After returning to Massachusetts, Riley was appointed to the faculty of St. John's Seminary, where he taught philosophy and moral theology. He was named vice-rector of St. John's in 1944 and rector in 1951. In 1958, the archdiocese assigned Riley as pastor of St. Peter's Parish in Cambridge, Massachusetts.

=== Auxiliary Bishop of Boston ===
On November 4, 1959, Riley was appointed auxiliary bishop of Boston and titular bishop of Regiae by Pope Pius XII. He received his episcopal consecration on December 21, 1959, from Cardinal Richard Cushing at the Cathedral of the Holy Cross in Boston, with Bishops Eric Francis MacKenzie and Jeremiah Francis Minihan serving as co-consecrators. In addition to his episcopal duties, he continued to serve as pastor of St. Peter's Parish.

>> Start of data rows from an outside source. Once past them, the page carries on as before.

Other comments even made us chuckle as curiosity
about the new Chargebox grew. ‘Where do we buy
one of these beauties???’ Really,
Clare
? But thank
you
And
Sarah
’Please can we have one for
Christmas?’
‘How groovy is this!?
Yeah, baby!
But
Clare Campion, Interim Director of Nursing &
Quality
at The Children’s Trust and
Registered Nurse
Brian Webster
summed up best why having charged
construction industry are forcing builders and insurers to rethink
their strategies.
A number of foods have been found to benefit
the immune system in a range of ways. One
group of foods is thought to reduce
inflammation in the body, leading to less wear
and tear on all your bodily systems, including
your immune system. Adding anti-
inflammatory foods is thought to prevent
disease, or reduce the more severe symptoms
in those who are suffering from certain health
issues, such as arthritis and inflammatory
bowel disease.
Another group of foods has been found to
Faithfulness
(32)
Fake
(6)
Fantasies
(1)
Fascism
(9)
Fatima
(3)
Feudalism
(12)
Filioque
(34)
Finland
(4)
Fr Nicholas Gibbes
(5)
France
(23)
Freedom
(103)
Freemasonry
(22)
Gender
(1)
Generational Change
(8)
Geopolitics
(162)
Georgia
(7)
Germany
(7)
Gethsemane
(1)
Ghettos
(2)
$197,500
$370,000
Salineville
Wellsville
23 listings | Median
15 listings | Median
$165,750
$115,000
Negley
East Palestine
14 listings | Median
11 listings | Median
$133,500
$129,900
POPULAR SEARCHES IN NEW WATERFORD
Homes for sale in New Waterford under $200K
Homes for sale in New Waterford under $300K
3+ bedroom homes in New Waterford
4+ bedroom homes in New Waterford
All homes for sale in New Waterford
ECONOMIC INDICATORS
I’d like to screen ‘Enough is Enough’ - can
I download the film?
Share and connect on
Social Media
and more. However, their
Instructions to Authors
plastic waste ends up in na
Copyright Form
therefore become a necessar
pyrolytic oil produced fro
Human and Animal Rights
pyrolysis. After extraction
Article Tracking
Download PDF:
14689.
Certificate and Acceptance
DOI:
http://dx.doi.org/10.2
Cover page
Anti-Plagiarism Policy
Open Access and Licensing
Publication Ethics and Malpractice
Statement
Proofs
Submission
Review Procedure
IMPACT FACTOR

Riley was the author of a weekly column in the archdiocesan newspaper, The Pilot, that was called "Theology for the Everyman". He was also a member of the Massachusetts Obscene Literature Control Commission.

=== Retirement and death ===
After reaching the mandatory retirement age of 75, he retired as auxiliary bishop of Boston on June 28, 1976. He died on August 17, 1977, at his brother's cottage in Kennebunk, Maine, at age 76.